Visitors to a seaside museum will be able to enjoy a revamped all-year round attraction from next Easter following a cash windfall.
The Mo Sheringham Museum on Lifeboat Plain has been awarded nearly £1.1m by the Heritage Lottery Fund (HLF) for its three-year Atlantic 75 Seaside Education and Archive Centre project.
Money from the HLF will pay for a roof extension on the museum to create a permanent home for the Atlantic 75 lifeboat, which served the town from 1994-2007.
The vessel, currently in a Norfolk barn, was the first Atlantic 75 in operation for the RNLI across the country.
Museum manager Philip Miles said: 'It will be a new look museum on the prom for Easter. We are absolutely delighted.
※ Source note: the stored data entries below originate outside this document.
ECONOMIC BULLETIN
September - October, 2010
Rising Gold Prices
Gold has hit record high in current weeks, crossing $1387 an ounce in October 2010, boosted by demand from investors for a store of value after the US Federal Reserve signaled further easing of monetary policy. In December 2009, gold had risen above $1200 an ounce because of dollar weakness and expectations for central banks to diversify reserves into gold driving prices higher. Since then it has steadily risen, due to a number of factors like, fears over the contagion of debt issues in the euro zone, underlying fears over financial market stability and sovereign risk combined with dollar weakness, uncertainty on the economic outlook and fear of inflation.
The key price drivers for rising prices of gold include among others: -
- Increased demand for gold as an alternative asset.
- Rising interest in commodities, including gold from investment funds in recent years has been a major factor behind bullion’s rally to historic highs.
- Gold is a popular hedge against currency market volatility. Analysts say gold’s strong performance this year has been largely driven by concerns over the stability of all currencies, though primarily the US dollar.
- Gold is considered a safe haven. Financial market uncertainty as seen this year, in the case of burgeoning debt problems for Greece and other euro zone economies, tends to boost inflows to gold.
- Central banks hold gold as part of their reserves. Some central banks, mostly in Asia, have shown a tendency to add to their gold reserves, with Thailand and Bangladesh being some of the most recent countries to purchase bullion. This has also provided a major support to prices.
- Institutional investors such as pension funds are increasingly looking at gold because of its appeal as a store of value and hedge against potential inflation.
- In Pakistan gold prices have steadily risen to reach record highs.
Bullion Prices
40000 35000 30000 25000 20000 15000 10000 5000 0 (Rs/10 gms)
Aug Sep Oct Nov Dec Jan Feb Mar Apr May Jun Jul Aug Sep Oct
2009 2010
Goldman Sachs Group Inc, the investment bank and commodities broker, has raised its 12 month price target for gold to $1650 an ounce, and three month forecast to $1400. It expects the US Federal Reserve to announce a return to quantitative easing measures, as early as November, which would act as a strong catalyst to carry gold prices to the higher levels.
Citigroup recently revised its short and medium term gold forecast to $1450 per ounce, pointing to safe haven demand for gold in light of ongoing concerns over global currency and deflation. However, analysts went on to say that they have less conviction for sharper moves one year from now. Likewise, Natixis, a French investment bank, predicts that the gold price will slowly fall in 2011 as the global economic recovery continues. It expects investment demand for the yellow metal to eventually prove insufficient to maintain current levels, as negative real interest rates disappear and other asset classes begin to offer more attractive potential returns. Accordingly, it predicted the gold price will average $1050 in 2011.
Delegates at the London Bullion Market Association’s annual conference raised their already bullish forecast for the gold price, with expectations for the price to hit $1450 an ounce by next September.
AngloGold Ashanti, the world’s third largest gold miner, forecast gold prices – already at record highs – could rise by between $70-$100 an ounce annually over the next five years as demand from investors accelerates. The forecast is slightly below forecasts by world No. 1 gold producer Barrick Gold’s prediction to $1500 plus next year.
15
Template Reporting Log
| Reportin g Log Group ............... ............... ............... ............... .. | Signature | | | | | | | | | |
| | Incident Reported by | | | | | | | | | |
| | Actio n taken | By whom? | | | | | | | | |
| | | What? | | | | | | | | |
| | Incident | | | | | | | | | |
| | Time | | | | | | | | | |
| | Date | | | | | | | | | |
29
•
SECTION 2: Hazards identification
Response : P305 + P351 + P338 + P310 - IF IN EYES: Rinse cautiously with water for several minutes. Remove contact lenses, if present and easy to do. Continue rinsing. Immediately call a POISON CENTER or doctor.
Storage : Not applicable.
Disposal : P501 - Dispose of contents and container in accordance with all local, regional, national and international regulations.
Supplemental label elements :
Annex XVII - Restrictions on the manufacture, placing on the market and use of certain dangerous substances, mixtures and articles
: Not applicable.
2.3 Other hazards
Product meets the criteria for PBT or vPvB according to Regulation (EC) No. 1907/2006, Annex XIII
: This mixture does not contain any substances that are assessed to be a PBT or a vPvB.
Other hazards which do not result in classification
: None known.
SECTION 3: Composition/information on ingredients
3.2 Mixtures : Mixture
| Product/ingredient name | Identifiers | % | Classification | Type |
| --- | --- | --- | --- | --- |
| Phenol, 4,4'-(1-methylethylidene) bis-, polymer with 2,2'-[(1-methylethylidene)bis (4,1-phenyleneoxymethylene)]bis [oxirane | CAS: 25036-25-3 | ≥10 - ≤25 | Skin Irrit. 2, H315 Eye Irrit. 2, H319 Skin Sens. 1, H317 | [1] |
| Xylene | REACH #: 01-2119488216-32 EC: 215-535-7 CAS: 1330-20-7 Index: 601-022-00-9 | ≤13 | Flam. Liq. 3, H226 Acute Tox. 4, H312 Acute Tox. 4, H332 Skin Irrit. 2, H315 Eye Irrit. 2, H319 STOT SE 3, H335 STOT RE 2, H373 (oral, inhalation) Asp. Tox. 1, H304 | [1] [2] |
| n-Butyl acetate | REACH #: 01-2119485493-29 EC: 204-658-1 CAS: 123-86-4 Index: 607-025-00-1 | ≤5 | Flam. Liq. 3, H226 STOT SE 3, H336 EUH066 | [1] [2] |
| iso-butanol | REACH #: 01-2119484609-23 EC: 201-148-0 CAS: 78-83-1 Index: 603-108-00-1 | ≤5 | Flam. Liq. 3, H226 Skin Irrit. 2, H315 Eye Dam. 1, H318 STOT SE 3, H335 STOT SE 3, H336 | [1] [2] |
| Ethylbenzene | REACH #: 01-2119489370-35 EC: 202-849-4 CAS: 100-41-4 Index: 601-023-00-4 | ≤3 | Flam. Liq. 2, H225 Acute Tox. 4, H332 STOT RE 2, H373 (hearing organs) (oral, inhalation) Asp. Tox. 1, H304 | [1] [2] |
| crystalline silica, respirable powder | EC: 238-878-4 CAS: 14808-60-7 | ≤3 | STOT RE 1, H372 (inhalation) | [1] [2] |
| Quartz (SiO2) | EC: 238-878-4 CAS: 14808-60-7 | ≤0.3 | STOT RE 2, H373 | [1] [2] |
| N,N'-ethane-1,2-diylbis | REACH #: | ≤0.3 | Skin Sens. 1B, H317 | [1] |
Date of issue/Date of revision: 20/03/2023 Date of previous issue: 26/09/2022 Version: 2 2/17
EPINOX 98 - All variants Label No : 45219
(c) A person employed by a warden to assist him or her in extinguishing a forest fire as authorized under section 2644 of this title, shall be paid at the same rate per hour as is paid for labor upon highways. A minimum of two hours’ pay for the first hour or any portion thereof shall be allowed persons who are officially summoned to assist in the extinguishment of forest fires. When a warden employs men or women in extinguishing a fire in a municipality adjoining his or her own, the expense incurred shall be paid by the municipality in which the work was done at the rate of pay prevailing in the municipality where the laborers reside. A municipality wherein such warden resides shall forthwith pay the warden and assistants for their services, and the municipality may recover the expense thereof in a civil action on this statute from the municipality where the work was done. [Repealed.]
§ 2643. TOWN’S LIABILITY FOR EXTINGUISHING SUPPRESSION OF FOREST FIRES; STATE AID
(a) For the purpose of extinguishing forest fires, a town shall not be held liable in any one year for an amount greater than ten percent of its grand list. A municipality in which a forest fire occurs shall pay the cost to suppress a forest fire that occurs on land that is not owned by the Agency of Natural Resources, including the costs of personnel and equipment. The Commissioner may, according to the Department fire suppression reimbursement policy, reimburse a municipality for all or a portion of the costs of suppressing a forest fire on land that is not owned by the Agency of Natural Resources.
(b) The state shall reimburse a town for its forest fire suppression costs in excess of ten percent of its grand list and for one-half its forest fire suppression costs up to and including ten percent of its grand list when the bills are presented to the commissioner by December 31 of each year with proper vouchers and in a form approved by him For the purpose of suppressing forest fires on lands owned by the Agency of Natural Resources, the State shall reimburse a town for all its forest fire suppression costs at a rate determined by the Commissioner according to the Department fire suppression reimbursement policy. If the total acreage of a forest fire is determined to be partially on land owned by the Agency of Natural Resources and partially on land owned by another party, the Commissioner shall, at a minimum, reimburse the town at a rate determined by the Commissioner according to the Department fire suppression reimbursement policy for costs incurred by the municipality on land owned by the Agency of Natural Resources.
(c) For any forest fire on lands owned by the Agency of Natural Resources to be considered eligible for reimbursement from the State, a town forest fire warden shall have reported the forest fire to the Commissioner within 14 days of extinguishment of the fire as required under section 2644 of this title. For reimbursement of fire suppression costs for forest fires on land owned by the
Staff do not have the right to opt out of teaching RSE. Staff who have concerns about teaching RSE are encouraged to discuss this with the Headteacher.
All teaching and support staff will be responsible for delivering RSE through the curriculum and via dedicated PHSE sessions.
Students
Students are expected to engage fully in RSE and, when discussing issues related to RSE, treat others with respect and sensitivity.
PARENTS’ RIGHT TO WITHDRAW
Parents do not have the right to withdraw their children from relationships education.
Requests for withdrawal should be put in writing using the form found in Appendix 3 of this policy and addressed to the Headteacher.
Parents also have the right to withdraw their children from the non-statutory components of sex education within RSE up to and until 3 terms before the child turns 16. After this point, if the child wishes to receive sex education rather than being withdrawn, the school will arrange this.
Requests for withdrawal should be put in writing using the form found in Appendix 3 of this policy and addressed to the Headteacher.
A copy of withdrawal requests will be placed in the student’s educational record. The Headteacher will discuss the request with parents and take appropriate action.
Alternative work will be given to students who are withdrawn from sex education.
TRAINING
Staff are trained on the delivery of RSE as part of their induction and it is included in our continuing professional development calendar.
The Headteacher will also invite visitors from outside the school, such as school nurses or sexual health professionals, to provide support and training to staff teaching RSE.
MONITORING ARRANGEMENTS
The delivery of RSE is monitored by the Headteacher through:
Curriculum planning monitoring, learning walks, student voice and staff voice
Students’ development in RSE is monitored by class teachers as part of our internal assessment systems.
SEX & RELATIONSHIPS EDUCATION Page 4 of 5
It has been nearly three years of hard work spent on this project and to get the go-ahead is fantastic.'
As well as a new home for the boat, the extension will include an education room with space for more than 100 people and exhibits, an archive and research room to display treasured museum items and a balcony facing the North Sea.
Work on the extension, which has planning permission, will start this October, after the museum closes to visitors, and should be completed by Easter when the attraction reopens.
The museum also received between £60,000 and £70,000 of grant funding from Arts Council England for the project but needs to raise £45,000 before this October to complete the fundraising.
'To know we have got the majority of the money is a huge comfort to us,' Mr Miles added.
The new permanent home for the Atlantic 75 lifeboat means the museum will house four historic lifeboats, which served the town dating back more than 100 years.
They include the JC Madge, which ran 1904-36, the Foresters' Centenary, which ran from 1936-61, and the Manchester Unity of Oddfellows which ran from 1961-90.
It will also allow more of the museum's 15,000 pieces to be on show, including a cannon from China or Malaysia and an anchor both dating back to the 1800s found off the Sheringham coast.
The main education room will be available to all groups all-year round, visiting exhibitions and the research rooms can be used by anyone from families researching their ancestors to experts who want to write books on maritime and social history.
Mr Miles said: 'The money will help with lots of exciting activities. We will have the space to put on exhibitions to engage with schools who will be able to use it in the winter.
'For the first time the museum will be an all-season space.'
He hoped the education room could deliver bespoke workshops and the extension and would help treble numbers of visiting school children over the next three years to the museum.
It currently has 20,000 visitors a year, including 1,500 school pupils.
The HLF money will also pay for three year-long placements for University of East Anglia cultural, heritage and museum studies students, as well as an apprenticeship at the museum for a 16-25-year-old from Great Yarmouth College.
Main roles for the university students and apprentices will be running the building and exhibitions.
Mr Miles said the extra space would generate money for the museum beyond the next three years.
'This is not just a three-year project. This will transform the museum,' he added.
Mr Miles said the improvements would help boost visitors to Sheringham and protect the town's heritage.